Deterministic and stochastic aspects of the stability in an inverted pendulum under a generalized parametric excitation

TL;DR

This paper investigates the stability of an inverted pendulum under complex parametric excitations, combining numerical simulations and analytical methods to understand deterministic and stochastic stabilization effects across different excitation complexities.

Contribution

It introduces a simple stability condition applicable to multiple excitation cases and compares numerical and analytical results, revealing broader stability regions and optimal excitation parameters.

Findings

Numerical simulations show wider stability regions than analytical predictions.

Stochastic noise can enhance the stability of the inverted pendulum.

Optimal number of excitation cosines maximizes survival probability.

Abstract

In this paper, we explore the stability of an inverted pendulum under a generalized parametric excitation described by a superposition of $N$ cosines with different amplitudes and frequencies, based on a simple stability condition that does not require any use of Lyapunov exponent, for example. Our analysis is separated in 3 different cases: $N=1$, $N=2$, and $N$ very large. Our results were obtained via numerical simulations by fourth-order Runge Kutta integration of the non-linear equations. We also calculate the effective potential also for $N>2$. We show then that numerical integrations recover a wider region of stability that are not captured by the (approximated) analytical method.
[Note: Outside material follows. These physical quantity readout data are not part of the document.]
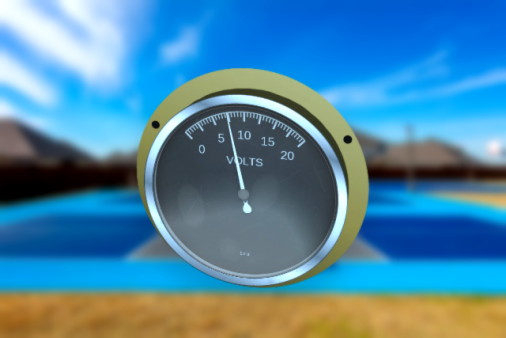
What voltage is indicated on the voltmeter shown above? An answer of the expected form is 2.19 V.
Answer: 7.5 V
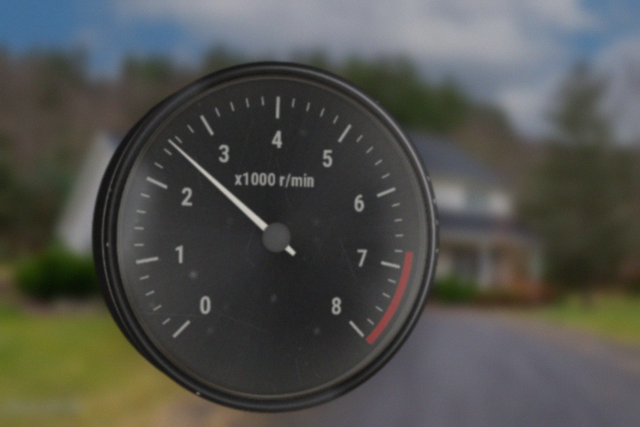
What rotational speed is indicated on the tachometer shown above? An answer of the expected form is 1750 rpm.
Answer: 2500 rpm
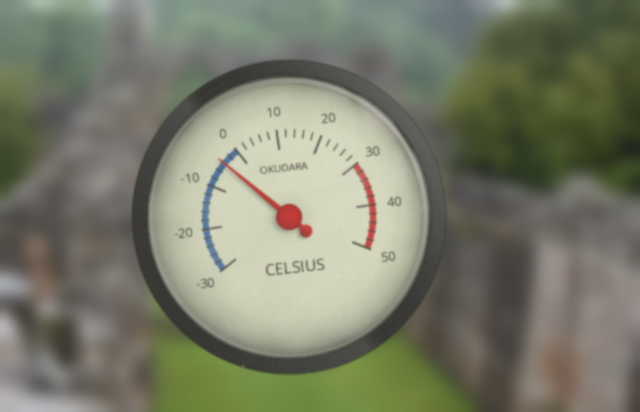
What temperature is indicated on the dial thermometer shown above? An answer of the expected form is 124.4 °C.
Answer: -4 °C
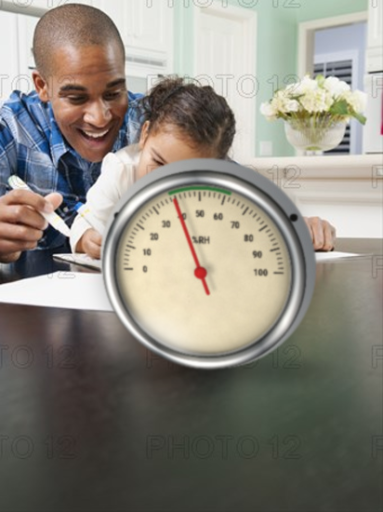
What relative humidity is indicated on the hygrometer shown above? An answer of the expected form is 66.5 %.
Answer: 40 %
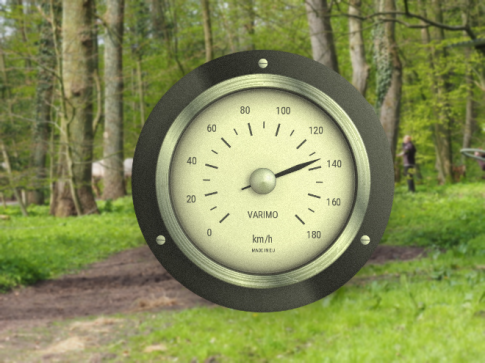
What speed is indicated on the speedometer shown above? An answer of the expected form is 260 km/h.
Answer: 135 km/h
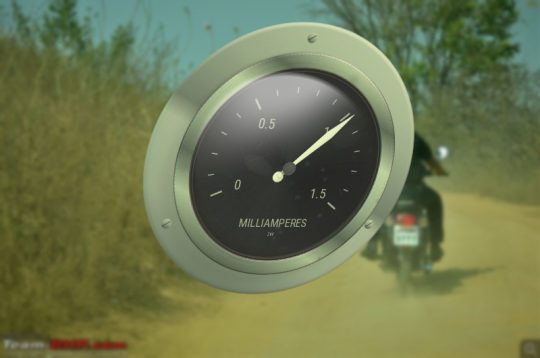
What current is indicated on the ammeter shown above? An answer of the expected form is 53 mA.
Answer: 1 mA
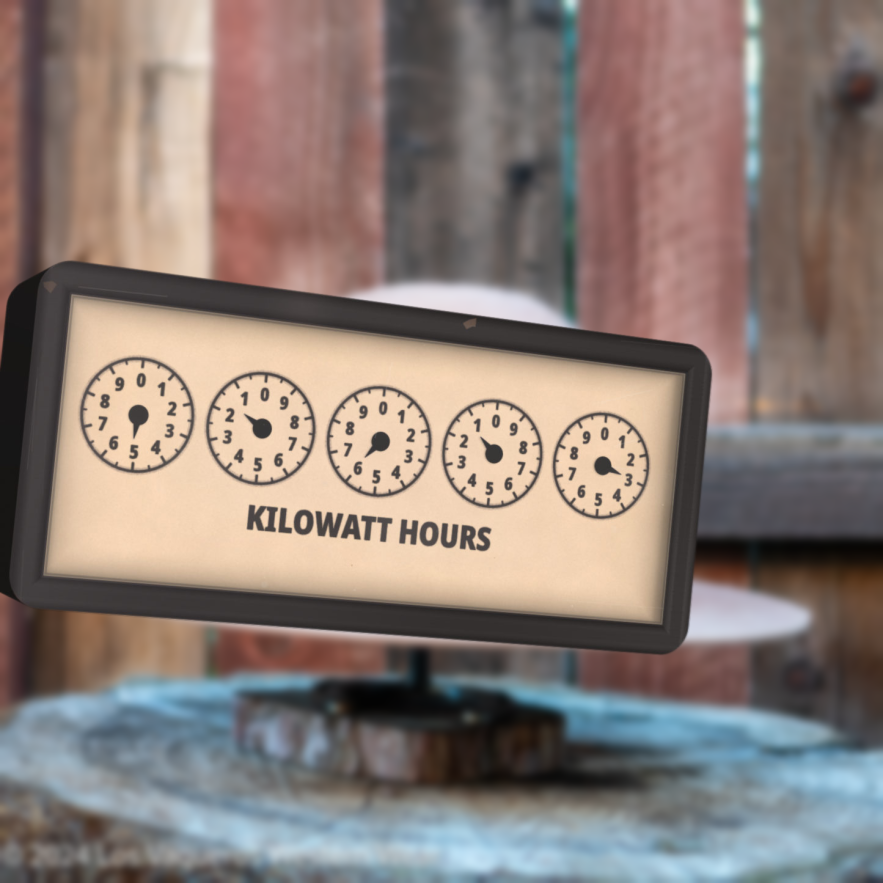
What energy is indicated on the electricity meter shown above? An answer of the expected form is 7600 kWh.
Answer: 51613 kWh
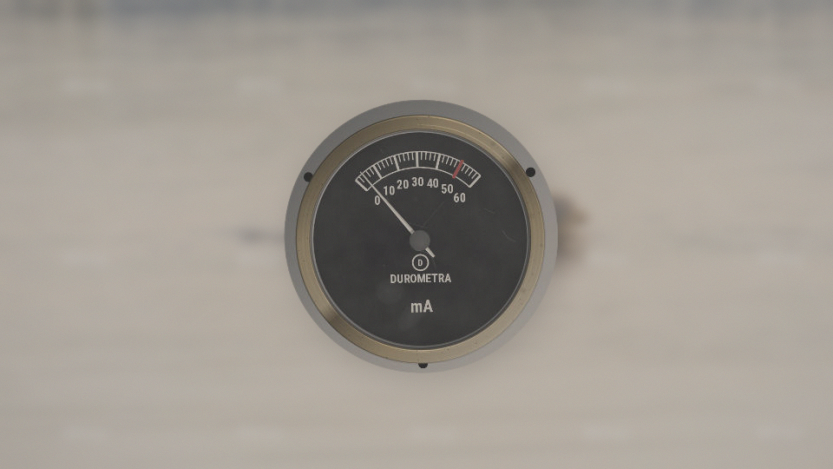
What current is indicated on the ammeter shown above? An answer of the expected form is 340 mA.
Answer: 4 mA
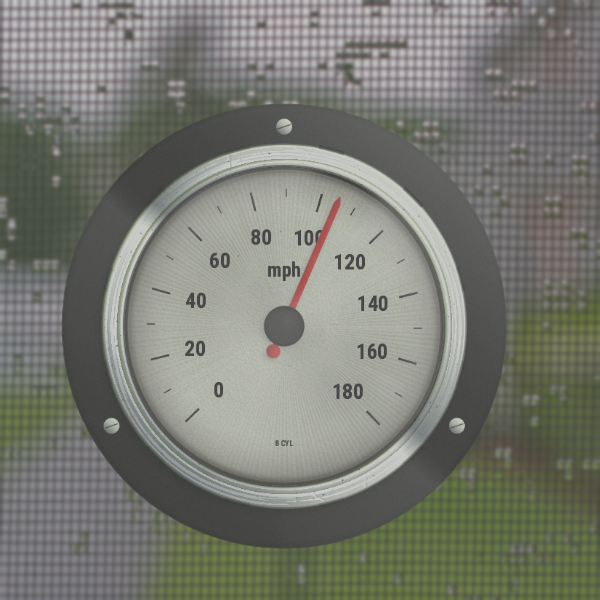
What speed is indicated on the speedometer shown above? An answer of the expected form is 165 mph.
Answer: 105 mph
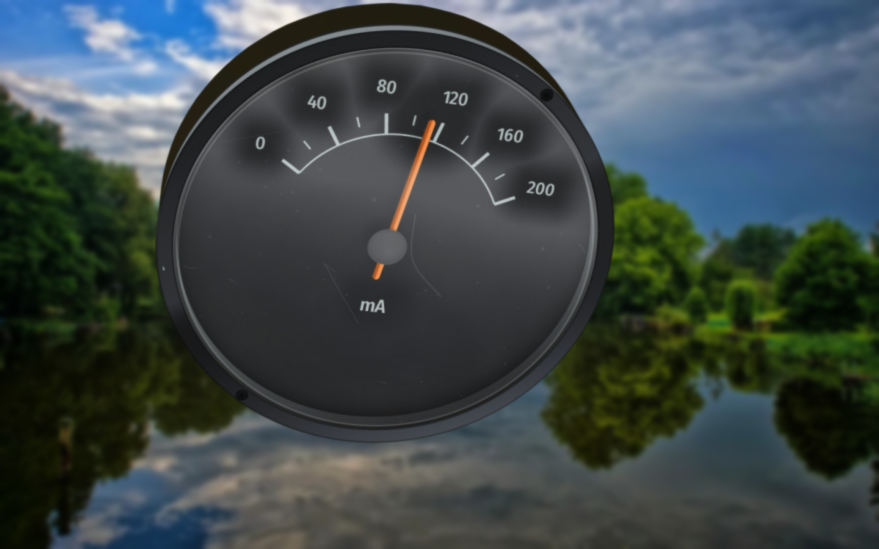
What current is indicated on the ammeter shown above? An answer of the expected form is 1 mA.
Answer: 110 mA
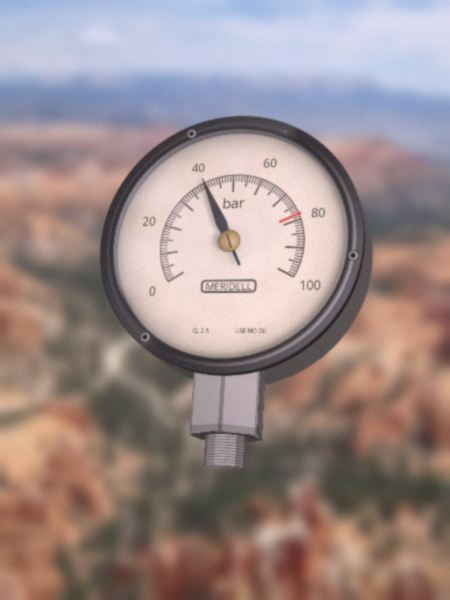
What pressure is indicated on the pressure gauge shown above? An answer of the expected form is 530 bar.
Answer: 40 bar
We also analyze stochastic stabilization here: firstly, we look the effects of external noise in the stability diagram by enlarging the variance, and secondly, when $N$ is large, we rescale the amplitude by showing that the diagrams for time survival of the inverted pendulum resembles the exact case for $N=1$. Finally, we find numerically the optimal number of cosines corresponding to the maximal survival probability of the pendulum.